Aucune femme n'est à l'abri d'une violence pour peu que le terrain soit favorable à l'agresseur. Je me souviendrai toujours de cette silhouette jeune et athlétique venant vers moi alors que j'étais seule sur la rue. Nous étions de cette période précédant les années 80. Le féminisme nous amenait à reconnaître la nécessité de luttes
collectives autour des violences, mais aussi à se reconnaître le
droit de sortir seule la nuit. Il était près d'une heure du
matin. J'avais refusé l'offre d'un ami voulant me raccompagner
jusqu'à la maison. J'étais à cinq minutes de mon havre quand, de
loin, je pus percevoir la venue d'un marcheur qui, manifestement,
allait bientôt me croiser. Sans afficher la menace, l'homme fera
pourtant intervenir la violence gratuite. Manifestement sobre,
l'homme présentait la démarche athlétique et tranquille de
l'individu au-dessus de tout soupçon. Et pourtant, à quelques
mètres de ma personne, l'attitude de l'individu renvoya à
l'insolite...sans pour autant laisser deviner l'ampleur de l'attaque.
Car, arrivé à proximité, sans un mot, le visage placide, il a
élevé le bras droit. C'est à ce moment que j'ai détecté la
présence d'un colis à sa main droite, lequel servait sa volonté
manifeste d'agression. Et de plein fouet, l'homme m'a frappée d'une
pierre puis...sans un mot a poursuivi sa route. Tout comme lui, je
suis demeurée dans le silence, mais je pleurais abondamment et je
me souviens avoir pensé : « Cet homme déteste sa mère
et toutes les femmes ».
Durant tout ce
temps...la rue était déserte et je ne pouvais imaginer ma
protection autrement que derrière ma porte verrouillée.
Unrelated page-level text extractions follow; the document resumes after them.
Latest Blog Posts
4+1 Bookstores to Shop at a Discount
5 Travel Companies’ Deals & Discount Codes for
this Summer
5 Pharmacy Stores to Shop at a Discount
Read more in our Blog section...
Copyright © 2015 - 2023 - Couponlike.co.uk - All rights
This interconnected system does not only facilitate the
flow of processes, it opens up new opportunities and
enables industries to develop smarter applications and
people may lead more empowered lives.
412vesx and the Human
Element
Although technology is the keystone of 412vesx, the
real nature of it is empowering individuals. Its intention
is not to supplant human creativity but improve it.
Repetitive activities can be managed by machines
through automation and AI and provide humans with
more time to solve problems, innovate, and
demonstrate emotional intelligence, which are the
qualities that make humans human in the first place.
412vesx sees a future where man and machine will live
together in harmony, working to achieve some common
J'arrivai
à la maison. Le miroir renforça mes pleurs en me révélant
l'entaille d'une plaie nécessitant ultimement suture. Ainsi ai-je
passé la nuit à l'urgence de l'Hôpital Notre-Dame et je ne
déposerai ma plainte auprès de la police que le lendemain.
Ce qui se vit
actuellement à travers la mobilisation contre les crimes machistes
est révélateur du long chemin des femmes pour sortir du pouvoir
subversif intervenant à travers les mailles de la culture machiste.
Car malgré nos luttes, il reste que le harcèlement sexuel
intervient dans les rapports de pouvoir; que sortir la nuit
seule...présente toujours une menace pour la femme! Que la liberté
de la femme à travers son métier reste insuffisant quand, par la
culture machiste, un individu peut s'arroger le droit d'attenter à
la vie d'une institutrice devant ses élèves. Car le machisme est
un rapport de pouvoir qui ne veut pas capituler. (Réf: Les
crimes machistes mis au pilori, Le Devoir – 4 juin 2015 – p.